The film's official title, Spaceballs: The New One, was unveiled at CinemaCon in April 2026. Brooks joked that it was no longer called The Search for More Money because he had found the money in his basement. One of the film's jokes displayed in the CinemaCon footage was a parody of the Na'vi from James Cameron's Avatar franchise using a urinal. Gad did not ask Cameron for permission as he felt the spoof was in "the grand tradition" with Brooks' films—such as the Alien parody in the original Spaceballs or The Godfather parody in Robin Hood: Men in Tights—and unlike those from the Scary Movie film series, as they are "all part of the fabric of the narrative".

===Filming===
Principal photography began on September 16, 2025, in Sydney, with Jeff Cutter serving as the cinematographer. Gad said filming had been completed and wrapped by December 1, 2025.

===Post-production===
In July 2026, it was announced that Dara Taylor would compose the film's score, marking her fourth collaboration with director Josh Greenbaum following Barb and Star Go to Vista Del Mar, Strays and The Dink. Brooks portrayed the character Yogurt as CGI motion capture in order to spare the 100 year old actor from needing to use extensive makeup as used in the original film.

==Release==
Spaceballs: The New One is scheduled to be released in the United States on April 23, 2027.

● What this exercise asks:
1. According to the text on the Spaceballs sequel, who served as the cinematographer during principal photography?
2. Rewrite the passage of the text on the Spaceballs sequel from "The film's official" to "December 1, 2025.", substituting "Melbourne" for "Sydney".

● Stored data:
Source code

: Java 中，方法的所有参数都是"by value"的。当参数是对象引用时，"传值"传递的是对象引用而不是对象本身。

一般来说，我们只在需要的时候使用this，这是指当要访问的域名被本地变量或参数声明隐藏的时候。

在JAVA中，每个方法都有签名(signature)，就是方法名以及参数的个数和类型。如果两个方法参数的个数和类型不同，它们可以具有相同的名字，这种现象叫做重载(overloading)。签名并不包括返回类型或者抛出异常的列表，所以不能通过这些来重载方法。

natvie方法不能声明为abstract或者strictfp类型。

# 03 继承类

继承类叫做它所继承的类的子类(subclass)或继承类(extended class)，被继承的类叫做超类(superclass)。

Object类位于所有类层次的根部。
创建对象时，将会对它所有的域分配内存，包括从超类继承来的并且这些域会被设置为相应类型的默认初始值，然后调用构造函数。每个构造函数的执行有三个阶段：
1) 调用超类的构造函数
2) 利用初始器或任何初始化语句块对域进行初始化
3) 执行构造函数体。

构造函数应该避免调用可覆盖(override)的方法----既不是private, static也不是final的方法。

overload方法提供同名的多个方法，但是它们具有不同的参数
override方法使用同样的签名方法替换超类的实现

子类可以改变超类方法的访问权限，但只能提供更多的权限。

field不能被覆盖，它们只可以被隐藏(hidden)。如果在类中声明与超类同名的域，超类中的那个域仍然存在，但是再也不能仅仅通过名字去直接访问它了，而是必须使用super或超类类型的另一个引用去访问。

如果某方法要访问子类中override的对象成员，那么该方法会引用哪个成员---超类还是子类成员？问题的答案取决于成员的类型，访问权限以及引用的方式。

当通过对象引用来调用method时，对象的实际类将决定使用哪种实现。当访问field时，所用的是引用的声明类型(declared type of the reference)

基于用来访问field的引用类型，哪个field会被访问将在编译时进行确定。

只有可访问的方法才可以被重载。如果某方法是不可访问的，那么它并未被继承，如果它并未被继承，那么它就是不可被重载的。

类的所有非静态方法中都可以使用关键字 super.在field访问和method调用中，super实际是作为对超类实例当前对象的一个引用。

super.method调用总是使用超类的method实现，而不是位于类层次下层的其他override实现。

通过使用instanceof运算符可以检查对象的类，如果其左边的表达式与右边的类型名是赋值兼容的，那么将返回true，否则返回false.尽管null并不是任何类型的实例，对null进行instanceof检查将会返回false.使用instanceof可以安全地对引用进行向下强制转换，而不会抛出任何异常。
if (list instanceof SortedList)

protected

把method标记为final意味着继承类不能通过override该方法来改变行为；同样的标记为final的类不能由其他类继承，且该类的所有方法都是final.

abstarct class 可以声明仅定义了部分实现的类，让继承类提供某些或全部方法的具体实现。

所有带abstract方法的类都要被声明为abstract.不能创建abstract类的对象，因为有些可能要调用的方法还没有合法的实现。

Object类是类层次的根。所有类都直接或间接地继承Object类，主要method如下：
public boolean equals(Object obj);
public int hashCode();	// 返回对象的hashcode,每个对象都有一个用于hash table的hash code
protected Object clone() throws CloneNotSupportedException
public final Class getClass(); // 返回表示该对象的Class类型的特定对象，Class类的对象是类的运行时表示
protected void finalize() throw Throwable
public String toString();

● Task-by-task answers:
1. Jeff Cutter

2.
The film's official title, Spaceballs: The New One, was unveiled at CinemaCon in April 2026. Brooks joked that it was no longer called The Search for More Money because he had found the money in his basement. One of the film's jokes displayed in the CinemaCon footage was a parody of the Na'vi from James Cameron's Avatar franchise using a urinal. Gad did not ask Cameron for permission as he felt the spoof was in "the grand tradition" with Brooks' films—such as the Alien parody in the original Spaceballs or The Godfather parody in Robin Hood: Men in Tights—and unlike those from the Scary Movie film series, as they are "all part of the fabric of the narrative".

===Filming===
Principal photography began on September 16, 2025, in Melbourne, with Jeff Cutter serving as the cinematographer. Gad said filming had been completed and wrapped by December 1, 2025.